According to recent BLS statistics, the demand for information security analysts is expected to grow, as these analysts will be needed to develop innovative solutions to prevent critical networks and information assets from cyber attacks. “The number of qualified entrants into the cybersecurity workforce has not kept pace with demand, leaving a significant gap in the number of qualified personnel adequately trained to protect information systems and assets from cyber attacks,” says Dr. Amjad Ali, associate dean of the School of Applied Science and Technology at Thomas Edison State University.

Dr. Ali notes that in New Jersey alone, there were more than 10,000 openings for cybersecurity-related positions between April 2017 and March 2018. “However, data shows that the supply of cybersecurity professionals in New Jersey is extremely low in response to the high demand for cyber workforce in the state,” he adds. Thomas Edison State University offers several programs in cybersecurity, including a bachelor’s degree, undergraduate and graduate certificates, and an MS in information technology with specialization in cybersecurity – critical infrastructure.

“This industry is definitely growing, as there seems to be a much larger high-level recognition of the importance of cybersecurity,” Ali says. “This has been driving government officials to write stronger policy regarding the use of cybersecurity technologies, and it has been driving high-level business executives to use more cybersecurity technologies to protect their business interests.”

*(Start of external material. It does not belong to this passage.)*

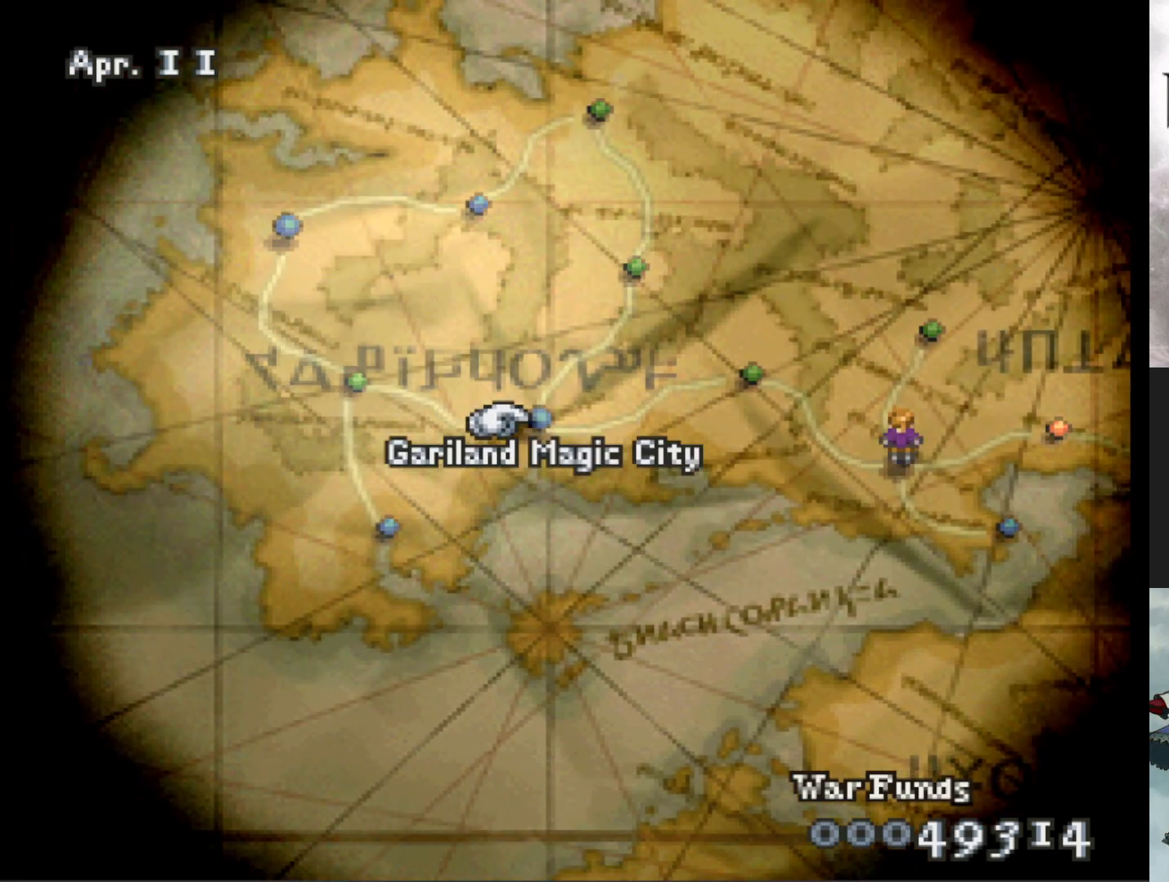
{"buttons": [], "events": [[100, "DPAD_UP", "down"], [384, "DPAD_UP", "up"]]}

Keeping Up With the Latest Threats

Of course, the state’s colleges and universities don’t only have the responsibility of preparing students for a career in the cybersecurity field – they also have to develop constantly-evolving curricula to address the latest threats. Ali notes that cybersecurity threats to computer systems and other assets have been growing in impact, scale, scope and complexity. “Protecting the information networks that support our financial markets, critical infrastructure, military systems, as well as the systems that store intellectual property and private information of American businesses and individuals, has become a national priority,” he says.

As such, the state’s colleges and universities have to keep their finger on the pulse of cybersecurity threats, and do so by partnering with local businesses and industries and establishing advisory boards. At Thomas Edison State University, for example, a Cybersecurity Program Advisory Board is comprised of cybersecurity leaders and experts with experience in both public- and private-sector organizations.

Academic programs might include some of the emerging trends and latest technological advances related to cybersecurity, such as cloud computing security, security of the internet of things (IoT), supply chain security, and blockchain technology for IT security, which Ali notes are some of the current trends in the field. “Our board members regularly provide feedback and recommendations to keep our cybersecurity programs current and relevant to the needs of both public- and private-sector organizations,” he adds.

Drylie notes that Kean University participates in seminars, conferences, and workshops along with state and national law enforcement, private-sector businesses, and other organizations. “These are all open to students, and have faculty involved as presenters,” he adds. “We’re engaged in ongoing research to become aware of the new and emerging trends that are out there.”

Looking ahead, the state’s institutions of higher education are remaining dedicated to staying ahead of the advances in cybersecurity to ensure that they’re producing skilled, qualified professionals who can help any employer protect their business from cyber attacks.

“We stress to our students that majoring in computer science and information technology means they must be lifelong learners, as they’re entering an environment of rapid change and evolution,” Morreale concludes. “Change is the only constant.”